Madhavan Mukund



Data Mining and Machine Learning,
Jan-Apr 2020

Assignment 1: Frequent itemsets

10 February, 2020
Due 21 February 1 March, 2020



The Task

The "Bag of Words" data set from the UCI Machine Learning Repository contains five text collections in the form of bags-of-words. The URL for the UCI repository is http://archive.ics.uci.edu/ml/datasets/Bag+of+Words.

Your task is to compute frequent itemsets for this data.

  • First use the standard a priori algorithm with a fixed global value for minimum support. Try out different values for minimum support.

  • Next, explore the multiple minimum support approach described in Section 2.4 of the book Web Data Mining by Bing Liu. See also Mining Association Rules with Multiple Minimum Supports, Liu et al, KDD 1999. You can assign minimum support values to words based on the frequency with which they occur across each text collection.

    For this part, skip the Enron email dataset and work only with the NIPS full papers and KOS blog entries datasets.


The Data

In each of the text collections, each document is summarized as a bag (multiset) of words. The individual documents are identified by document IDs and the words are identified by word IDs.

After some cleaning up, in each collection the vocabulary of unique words has been truncated to only keep words that occurred more than ten times overall in that collection.

For each collection XYZ:

  • vocab.XYZ.txt is the vocabulary file, listing all words that appear in the collection XYZ, one word per line. Each word has an implicit wordID that is its line number in this file, starting with 1 (the word on line 1 has wordID 1, the word on line 2 has wordID 2, ...)

  • docword.XYZ.txt lists out the number of times each word in vocab.XYZ.txt occurs in each document (only non-zero counts are recorded).

    The file docword.XYZ.txt begins with 3 header lines

    	  D
    	  W
    	  NNZ
    	

    where D is the number of documents in the collection, W is the number of words whose frequency is counted (i.e., W is the number of words in vocab.XYZ.txt) and NNZ is the number of non-zero frequency entries for this collection (i.e., NNZ is 3 less than the number of lines in docword.XYZ.txt).

    This is followed by NNZ lines of the form

    	  docID wordID count
    	

    where count is the number of time the word with id wordID appears in document with id docID. Remember that only non-zero counts are recorded.

As usual, a K-itemset of words is a collection of words of size K that occur together in the same document. Your assignment is to write a program to find all K-itemsets of words occurring with minimum support F, where K, F and the name of the dataset to use should be parameters to your program.

The datasets are of different sizes. Report your results on the three smaller datasets (Enron emails, NIPS blog entries, KOS blog entries) for different values of K and F. In addition to the actual output, report the time it took to complete the job and, in case your program did not terminate for a given dataset and combination of K and F, report how long you tried before you gave up.

Information about the datasets in the repository

  • Enron Emails:
    orig source: www.cs.cmu.edu/~enron
    	  D=39861
    	  W=28102
    	  N=6,400,000 (approx)
    	
  • NIPS full papers:
    orig source: books.nips.cc
    	  D=1500
    	  W=12419
    	  N=1,900,000 (approx)
    	
  • KOS blog entries:
    orig source: dailykos.com
    	  D=3430
    	  W=6906
    	  N=467714
    	

Solving the Task

  • You can use any programming language, including Python and R. You can make use of standard packages for analytics and machine learning. Clearly document any external packages used by your code.

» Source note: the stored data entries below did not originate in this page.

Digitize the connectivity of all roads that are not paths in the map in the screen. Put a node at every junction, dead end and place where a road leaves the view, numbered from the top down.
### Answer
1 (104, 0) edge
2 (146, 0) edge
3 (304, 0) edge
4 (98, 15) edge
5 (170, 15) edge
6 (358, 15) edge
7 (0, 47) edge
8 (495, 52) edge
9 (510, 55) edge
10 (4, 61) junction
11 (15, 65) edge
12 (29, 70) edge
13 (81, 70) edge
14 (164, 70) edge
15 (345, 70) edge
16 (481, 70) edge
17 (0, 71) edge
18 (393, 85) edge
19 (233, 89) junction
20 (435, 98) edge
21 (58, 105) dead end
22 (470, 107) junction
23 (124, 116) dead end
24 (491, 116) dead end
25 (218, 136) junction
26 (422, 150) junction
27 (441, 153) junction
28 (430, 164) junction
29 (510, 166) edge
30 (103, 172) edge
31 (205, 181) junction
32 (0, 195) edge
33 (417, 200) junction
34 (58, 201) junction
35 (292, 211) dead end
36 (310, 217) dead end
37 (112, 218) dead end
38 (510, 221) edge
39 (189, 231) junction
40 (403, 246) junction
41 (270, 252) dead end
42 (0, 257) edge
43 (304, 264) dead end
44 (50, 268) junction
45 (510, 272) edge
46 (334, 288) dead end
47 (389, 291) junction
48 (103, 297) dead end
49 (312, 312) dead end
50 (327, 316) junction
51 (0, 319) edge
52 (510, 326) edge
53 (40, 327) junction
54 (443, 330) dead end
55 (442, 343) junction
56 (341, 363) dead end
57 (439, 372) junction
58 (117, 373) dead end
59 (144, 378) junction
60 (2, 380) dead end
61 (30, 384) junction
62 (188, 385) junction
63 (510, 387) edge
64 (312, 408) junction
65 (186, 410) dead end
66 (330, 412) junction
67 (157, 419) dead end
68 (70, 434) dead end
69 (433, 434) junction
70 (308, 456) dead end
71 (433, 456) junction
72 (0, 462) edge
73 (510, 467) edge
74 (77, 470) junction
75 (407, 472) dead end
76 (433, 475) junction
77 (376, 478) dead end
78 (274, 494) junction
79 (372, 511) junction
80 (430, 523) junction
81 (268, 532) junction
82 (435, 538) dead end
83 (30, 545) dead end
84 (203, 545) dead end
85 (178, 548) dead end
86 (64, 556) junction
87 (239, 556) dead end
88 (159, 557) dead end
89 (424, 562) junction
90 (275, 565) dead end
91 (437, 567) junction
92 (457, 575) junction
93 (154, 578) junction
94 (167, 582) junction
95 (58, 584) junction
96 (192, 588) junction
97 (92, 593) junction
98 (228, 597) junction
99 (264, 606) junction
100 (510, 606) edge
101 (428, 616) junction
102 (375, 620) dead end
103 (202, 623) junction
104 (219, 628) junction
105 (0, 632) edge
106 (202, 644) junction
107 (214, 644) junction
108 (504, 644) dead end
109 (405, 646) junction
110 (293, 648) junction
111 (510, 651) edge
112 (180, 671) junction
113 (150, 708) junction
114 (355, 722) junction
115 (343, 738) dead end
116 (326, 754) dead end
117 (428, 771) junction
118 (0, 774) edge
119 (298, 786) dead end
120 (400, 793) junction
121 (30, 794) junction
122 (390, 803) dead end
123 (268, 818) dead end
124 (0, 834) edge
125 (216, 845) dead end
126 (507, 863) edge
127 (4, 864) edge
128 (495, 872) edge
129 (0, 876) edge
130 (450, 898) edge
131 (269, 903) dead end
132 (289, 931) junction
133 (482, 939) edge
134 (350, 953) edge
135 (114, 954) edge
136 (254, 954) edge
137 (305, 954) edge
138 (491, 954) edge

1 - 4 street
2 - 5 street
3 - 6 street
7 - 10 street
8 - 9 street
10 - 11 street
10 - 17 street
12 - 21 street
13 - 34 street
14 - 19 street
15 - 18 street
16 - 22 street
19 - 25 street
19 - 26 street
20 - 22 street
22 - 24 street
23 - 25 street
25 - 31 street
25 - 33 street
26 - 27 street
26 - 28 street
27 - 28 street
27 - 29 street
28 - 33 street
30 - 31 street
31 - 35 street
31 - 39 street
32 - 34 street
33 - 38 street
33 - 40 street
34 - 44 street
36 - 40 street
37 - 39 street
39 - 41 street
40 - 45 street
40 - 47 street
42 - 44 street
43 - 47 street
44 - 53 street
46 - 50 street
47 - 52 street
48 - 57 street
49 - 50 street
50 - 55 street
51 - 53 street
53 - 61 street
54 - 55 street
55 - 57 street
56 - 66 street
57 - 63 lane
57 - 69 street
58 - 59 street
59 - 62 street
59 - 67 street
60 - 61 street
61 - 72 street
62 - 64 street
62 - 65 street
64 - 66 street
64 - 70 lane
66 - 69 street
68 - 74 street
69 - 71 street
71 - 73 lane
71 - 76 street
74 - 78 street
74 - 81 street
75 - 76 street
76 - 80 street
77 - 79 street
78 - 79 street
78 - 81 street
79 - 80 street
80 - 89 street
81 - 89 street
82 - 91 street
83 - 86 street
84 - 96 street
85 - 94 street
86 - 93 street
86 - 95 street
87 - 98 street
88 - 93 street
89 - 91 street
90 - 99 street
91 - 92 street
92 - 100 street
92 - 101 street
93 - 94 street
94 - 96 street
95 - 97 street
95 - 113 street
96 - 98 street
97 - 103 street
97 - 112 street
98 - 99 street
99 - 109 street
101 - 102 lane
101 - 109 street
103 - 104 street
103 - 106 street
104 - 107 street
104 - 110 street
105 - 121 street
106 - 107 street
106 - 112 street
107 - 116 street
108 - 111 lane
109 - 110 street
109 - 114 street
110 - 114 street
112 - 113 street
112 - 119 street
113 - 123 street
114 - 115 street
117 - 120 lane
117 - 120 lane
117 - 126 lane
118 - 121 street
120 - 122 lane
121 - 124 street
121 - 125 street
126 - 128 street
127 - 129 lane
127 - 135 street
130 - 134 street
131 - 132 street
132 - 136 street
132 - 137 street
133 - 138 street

  • Submit via Moodle a single archive (zip, tar.gz, …) containing:

    • The code you used to solve the assignment.

    • A link to the output produced by your code. Do not include the output in this submission. Save it somewhere on the cloud and provide a link.

    • A short write up describing how your code ran on the data sets: the parameters used, time taken, space required, and anything else of interest.

  • You can work in groups of two. Each group makes a single submission to Moodle. Use either person's Moodle account to submit. The submission should mention the names of the two partners.

  • There will be a short oral presentation and question/answer session for each group.